■ What to do ■
In full and word for word, return the listing that follows.

+ + + + + + +

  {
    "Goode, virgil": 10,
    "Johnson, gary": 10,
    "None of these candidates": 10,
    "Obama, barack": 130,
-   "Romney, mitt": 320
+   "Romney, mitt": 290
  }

+ + + + + + +

■ Worked solution ■
  {
    "Goode, virgil": 10,
    "Johnson, gary": 10,
    "None of these candidates": 10,
    "Obama, barack": 130,
-   "Romney, mitt": 320
+   "Romney, mitt": 290
  }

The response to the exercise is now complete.